Passage for review:
════════

Copy and Paste Governance
The Real Virus Behind Canada’s Ostrich Cull
It is tempting to see the B.C. ostrich story as another rural tragedy, a few hundred birds, a heartbroken family, and a bureaucracy too stiff to bend. But that is just the surface.
Look closer and you see the same infection that is eating the country from the inside: copy and paste governance.
Every agency, every ministry, every lobby group runs on the same script. Press releases and protocols are cloned from somewhere else, recycled without thought or context.
The CFIA did not actually investigate the Edgewood farm’s recovery. They copied the international “stamping out” clause from the World Organisation for Animal Health and ran it like code: virus detected, cull all, claim victory. The Agriculture Minister copied the CFIA’s talking points, muttered a few lines about “process,” and disappeared behind the curtain. The poultry lobby copied their own playbook, protecting their export certification and market stability, and cheered the consistency. And the press, most of it, copied the press release and moved on.

════════

Task item: Render this sentence from the piece on the ostrich cull into Spanish: "Look closer and you see the same infection that is eating the country from the inside: copy and paste governance."

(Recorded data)
════════

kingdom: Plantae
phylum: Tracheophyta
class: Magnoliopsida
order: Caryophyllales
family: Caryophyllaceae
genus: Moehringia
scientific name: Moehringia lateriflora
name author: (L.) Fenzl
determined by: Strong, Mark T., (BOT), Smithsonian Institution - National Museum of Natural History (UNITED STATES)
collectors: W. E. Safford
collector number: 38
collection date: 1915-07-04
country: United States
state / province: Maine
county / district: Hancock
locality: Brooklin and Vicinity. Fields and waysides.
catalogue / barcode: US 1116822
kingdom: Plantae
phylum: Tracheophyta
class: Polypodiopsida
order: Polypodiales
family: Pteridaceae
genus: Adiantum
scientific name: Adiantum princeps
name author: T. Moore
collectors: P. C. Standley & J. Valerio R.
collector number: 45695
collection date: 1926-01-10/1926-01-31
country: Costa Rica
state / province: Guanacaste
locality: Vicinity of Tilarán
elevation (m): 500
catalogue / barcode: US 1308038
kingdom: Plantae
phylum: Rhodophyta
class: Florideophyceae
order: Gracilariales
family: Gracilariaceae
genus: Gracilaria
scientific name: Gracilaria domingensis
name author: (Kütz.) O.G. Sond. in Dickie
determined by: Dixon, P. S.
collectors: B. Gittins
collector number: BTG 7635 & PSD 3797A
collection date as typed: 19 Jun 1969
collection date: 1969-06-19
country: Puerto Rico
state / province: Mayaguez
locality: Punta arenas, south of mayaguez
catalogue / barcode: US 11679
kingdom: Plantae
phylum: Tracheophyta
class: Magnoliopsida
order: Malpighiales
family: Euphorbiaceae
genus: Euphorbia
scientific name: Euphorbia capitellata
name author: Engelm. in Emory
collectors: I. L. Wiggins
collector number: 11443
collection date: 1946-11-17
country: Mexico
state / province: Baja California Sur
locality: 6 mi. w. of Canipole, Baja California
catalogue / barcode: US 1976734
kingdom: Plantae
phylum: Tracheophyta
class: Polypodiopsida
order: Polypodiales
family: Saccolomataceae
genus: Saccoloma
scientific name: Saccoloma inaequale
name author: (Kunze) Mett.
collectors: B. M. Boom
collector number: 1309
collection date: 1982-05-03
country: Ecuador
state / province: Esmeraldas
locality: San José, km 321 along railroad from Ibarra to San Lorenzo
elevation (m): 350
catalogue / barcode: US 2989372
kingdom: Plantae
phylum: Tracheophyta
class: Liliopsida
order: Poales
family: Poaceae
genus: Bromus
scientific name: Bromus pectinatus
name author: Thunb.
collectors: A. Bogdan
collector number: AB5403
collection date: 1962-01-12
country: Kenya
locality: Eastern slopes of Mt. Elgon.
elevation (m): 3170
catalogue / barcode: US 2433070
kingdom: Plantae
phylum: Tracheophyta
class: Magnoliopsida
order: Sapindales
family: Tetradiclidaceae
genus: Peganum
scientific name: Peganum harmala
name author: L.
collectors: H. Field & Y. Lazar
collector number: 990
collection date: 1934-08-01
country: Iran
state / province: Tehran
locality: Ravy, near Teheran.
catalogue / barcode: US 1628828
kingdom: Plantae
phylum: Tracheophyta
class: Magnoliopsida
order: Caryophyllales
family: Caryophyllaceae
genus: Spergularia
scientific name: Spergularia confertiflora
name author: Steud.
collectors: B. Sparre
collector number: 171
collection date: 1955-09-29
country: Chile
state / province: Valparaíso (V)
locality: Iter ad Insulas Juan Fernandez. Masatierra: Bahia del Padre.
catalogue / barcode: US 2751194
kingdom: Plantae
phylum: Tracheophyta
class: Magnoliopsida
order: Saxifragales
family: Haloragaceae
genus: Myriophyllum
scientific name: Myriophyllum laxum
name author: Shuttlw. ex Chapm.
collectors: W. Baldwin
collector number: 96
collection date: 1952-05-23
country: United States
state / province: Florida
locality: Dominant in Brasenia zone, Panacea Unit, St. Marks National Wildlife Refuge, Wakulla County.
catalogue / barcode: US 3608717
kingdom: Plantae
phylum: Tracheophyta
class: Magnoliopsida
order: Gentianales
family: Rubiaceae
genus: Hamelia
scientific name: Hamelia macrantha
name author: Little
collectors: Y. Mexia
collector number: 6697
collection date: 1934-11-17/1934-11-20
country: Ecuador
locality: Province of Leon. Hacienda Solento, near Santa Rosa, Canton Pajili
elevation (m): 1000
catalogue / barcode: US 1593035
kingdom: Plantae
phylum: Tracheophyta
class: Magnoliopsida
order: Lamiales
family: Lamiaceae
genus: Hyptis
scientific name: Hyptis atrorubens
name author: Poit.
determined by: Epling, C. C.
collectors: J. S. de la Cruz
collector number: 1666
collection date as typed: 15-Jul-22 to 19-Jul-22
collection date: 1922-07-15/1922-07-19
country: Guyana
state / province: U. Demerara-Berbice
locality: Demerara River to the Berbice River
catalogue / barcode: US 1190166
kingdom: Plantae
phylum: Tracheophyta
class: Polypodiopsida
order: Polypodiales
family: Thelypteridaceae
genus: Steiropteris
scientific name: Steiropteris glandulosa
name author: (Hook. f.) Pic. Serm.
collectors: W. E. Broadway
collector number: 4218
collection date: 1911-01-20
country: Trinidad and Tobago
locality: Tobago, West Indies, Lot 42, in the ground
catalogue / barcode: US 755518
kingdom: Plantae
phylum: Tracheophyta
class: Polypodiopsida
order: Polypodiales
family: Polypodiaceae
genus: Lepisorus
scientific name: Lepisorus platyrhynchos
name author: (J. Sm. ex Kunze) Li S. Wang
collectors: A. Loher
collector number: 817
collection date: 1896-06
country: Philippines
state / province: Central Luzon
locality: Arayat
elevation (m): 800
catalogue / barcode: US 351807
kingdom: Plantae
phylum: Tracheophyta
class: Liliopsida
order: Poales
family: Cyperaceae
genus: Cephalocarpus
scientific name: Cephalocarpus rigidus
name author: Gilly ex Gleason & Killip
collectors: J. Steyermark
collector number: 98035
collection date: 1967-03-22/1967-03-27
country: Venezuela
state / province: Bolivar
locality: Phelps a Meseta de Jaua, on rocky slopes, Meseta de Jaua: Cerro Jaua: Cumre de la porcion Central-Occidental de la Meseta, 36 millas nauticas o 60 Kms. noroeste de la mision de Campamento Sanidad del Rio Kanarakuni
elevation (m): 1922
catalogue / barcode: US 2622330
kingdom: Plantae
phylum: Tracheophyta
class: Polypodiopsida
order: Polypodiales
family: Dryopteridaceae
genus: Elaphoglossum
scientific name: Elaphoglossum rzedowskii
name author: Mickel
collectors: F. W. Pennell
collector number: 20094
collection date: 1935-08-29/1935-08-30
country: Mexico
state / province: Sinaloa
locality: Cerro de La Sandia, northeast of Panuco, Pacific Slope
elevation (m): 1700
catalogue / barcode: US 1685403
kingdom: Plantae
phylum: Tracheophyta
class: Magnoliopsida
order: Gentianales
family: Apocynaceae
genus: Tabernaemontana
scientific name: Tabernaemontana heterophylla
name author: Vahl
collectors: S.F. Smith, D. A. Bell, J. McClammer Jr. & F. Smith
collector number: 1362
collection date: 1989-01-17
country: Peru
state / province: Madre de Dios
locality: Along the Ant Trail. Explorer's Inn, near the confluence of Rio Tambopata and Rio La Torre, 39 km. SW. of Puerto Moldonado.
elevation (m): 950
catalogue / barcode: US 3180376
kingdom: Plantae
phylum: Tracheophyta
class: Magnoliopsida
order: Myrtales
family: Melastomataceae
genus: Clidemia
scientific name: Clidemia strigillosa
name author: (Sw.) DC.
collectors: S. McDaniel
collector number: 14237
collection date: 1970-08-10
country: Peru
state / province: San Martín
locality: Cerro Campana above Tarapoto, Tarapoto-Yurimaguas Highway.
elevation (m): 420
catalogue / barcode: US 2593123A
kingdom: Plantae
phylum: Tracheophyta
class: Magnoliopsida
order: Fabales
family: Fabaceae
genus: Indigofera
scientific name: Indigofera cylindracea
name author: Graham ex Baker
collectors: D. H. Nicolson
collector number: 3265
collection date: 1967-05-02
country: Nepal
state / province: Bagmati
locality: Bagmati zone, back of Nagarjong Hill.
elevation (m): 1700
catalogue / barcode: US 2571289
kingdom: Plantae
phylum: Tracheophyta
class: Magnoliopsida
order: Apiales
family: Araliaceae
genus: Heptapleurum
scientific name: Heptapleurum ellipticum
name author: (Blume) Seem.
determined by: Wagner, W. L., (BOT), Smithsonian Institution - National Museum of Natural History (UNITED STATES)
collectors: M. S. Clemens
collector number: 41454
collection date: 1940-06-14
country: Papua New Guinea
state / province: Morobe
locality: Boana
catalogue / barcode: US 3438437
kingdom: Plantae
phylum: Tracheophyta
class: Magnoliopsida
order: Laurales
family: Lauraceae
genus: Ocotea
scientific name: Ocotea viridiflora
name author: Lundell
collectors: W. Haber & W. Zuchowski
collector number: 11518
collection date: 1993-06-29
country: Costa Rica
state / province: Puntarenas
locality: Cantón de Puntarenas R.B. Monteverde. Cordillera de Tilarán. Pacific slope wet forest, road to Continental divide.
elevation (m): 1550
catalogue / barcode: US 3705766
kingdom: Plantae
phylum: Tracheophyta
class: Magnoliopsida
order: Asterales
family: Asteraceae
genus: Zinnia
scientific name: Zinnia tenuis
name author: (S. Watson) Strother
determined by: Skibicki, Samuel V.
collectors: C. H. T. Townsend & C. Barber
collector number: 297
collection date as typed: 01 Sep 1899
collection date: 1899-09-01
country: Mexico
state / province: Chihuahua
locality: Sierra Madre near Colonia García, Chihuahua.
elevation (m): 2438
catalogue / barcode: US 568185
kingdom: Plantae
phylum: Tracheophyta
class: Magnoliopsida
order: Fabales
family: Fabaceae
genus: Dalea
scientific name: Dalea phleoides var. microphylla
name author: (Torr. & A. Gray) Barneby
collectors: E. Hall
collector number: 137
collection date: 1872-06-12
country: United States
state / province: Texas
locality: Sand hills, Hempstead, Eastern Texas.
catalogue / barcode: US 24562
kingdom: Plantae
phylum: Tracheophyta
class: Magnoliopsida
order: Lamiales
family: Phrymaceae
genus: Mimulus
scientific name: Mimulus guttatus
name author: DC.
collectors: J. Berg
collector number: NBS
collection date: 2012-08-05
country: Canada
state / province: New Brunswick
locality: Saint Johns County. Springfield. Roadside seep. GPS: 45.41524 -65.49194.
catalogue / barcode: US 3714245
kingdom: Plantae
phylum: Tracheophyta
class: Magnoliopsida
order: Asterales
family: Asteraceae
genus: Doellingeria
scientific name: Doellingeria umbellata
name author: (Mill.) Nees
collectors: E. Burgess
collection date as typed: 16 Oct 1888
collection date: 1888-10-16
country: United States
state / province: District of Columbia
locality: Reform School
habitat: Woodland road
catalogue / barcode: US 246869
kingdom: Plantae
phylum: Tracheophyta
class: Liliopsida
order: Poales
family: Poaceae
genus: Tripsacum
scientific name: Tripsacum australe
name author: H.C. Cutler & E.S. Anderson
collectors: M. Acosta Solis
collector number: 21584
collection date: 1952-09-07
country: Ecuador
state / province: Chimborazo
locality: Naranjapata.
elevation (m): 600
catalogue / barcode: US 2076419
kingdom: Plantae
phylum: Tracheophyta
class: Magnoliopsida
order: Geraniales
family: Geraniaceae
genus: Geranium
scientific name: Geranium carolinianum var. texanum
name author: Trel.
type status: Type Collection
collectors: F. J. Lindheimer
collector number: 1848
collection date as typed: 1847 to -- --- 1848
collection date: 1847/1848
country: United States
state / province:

════════

Task solution: Si miras más de cerca, ves la misma infección que está devorando al país desde dentro: la gobernanza de copiar y pegar.